• _Objetivo_: Reproduce, por favor, completo y sin cambios el fragmento sobre la guerra contra las drogas.

• _Fragmento del documento_:
La guerra contra las drogas

Años antes de que cayera el muro de Berlín y cuando los peores horrores de la Guerra Fría habían salido a la luz, en 1986, Ronald Reagan declara la guerra contra las drogas. Esto implica que el tráfico de drogas ilegales, una práctica antigua en varias zonas de las Américas, pasara de ser un delito común a ser un asunto de seguridad de estado, lo que legitimaba la presencia militar estadounidense en varios lugares de la región. Algunos analistas (Gootenberg, 2009, Kenney, 2004) han sugerido que la guerra contra las drogas mantiene cierta continuidad en la estrategia militarista en la región. Sus análisis muestran la necesidad de pensar el narcotráfico como un fenómeno en el que hay intereses geopolíticos que definen la construcción del crimen. Este dato es relevante para los análisis, ya que al ser un fenómeno con trascendencia política, las formas en que se lo representa son también maneras de interpelar, interpretar, silenciar o cuestionar su las relaciones de poder que genera a nivel local.

Hay dos eventos que salen a la luz poco tiempo antes de que el presidente de los Estados Unidos declarara la guerra contra las drogas. Uno es el descubrimiento del enorme laboratorio de cocaína ubicado en el departamento de Caquetá, en Colombia; propiedad del grupo de narcotraficantes conocidos desde aquel entonces como cartel de Medellín. Tranquilandia, como se llamaba el laboratorio, fue destruido en marzo de 1984 por las fuerzas policiales colombianas con asistencia de la DEA. En abril 30 de ese mismo año, el entonces Ministro de Justicia, Rodrigo Lara Bonilla, cuya ayuda había sido instrumental para la destrucción de Tranquilandia y la implementación de lo que sería la ley de extradición, fue asesinado por el cártel de Medellín. Su asesinato se llevó a cabo por órdenes de Pablo Escobar, el jefe del cartel que, además, le cobraba a Lara Bonilla la negativa de aceptarlo en su partido, privándolo de llevar a cabo uno de los más encumbrados sueños del capo, el de ocupar un cargo público.

• _Conjunto de datos_:
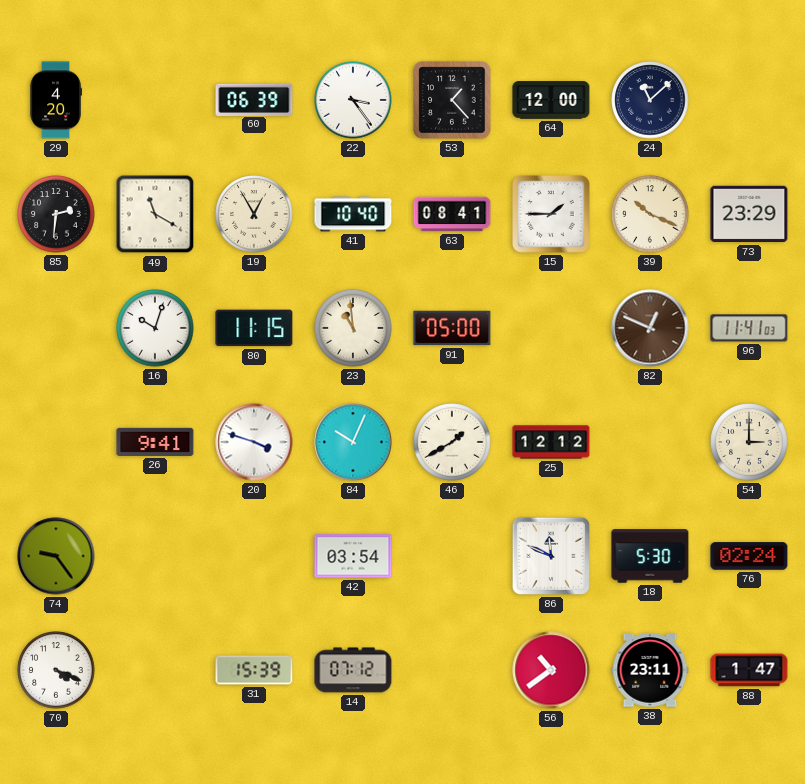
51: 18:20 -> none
---
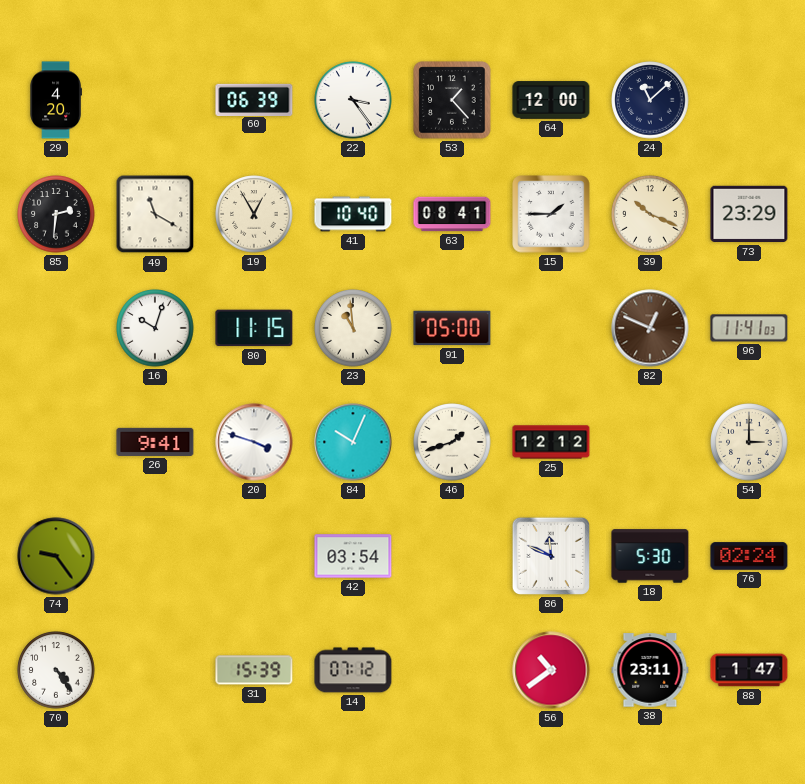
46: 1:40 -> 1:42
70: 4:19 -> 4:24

• _Respuesta_:
La guerra contra las drogas

Años antes de que cayera el muro de Berlín y cuando los peores horrores de la Guerra Fría habían salido a la luz, en 1986, Ronald Reagan declara la guerra contra las drogas. Esto implica que el tráfico de drogas ilegales, una práctica antigua en varias zonas de las Américas, pasara de ser un delito común a ser un asunto de seguridad de estado, lo que legitimaba la presencia militar estadounidense en varios lugares de la región. Algunos analistas (Gootenberg, 2009, Kenney, 2004) han sugerido que la guerra contra las drogas mantiene cierta continuidad en la estrategia militarista en la región. Sus análisis muestran la necesidad de pensar el narcotráfico como un fenómeno en el que hay intereses geopolíticos que definen la construcción del crimen. Este dato es relevante para los análisis, ya que al ser un fenómeno con trascendencia política, las formas en que se lo representa son también maneras de interpelar, interpretar, silenciar o cuestionar su las relaciones de poder que genera a nivel local.

Hay dos eventos que salen a la luz poco tiempo antes de que el presidente de los Estados Unidos declarara la guerra contra las drogas. Uno es el descubrimiento del enorme laboratorio de cocaína ubicado en el departamento de Caquetá, en Colombia; propiedad del grupo de narcotraficantes conocidos desde aquel entonces como cartel de Medellín. Tranquilandia, como se llamaba el laboratorio, fue destruido en marzo de 1984 por las fuerzas policiales colombianas con asistencia de la DEA. En abril 30 de ese mismo año, el entonces Ministro de Justicia, Rodrigo Lara Bonilla, cuya ayuda había sido instrumental para la destrucción de Tranquilandia y la implementación de lo que sería la ley de extradición, fue asesinado por el cártel de Medellín. Su asesinato se llevó a cabo por órdenes de Pablo Escobar, el jefe del cartel que, además, le cobraba a Lara Bonilla la negativa de aceptarlo en su partido, privándolo de llevar a cabo uno de los más encumbrados sueños del capo, el de ocupar un cargo público.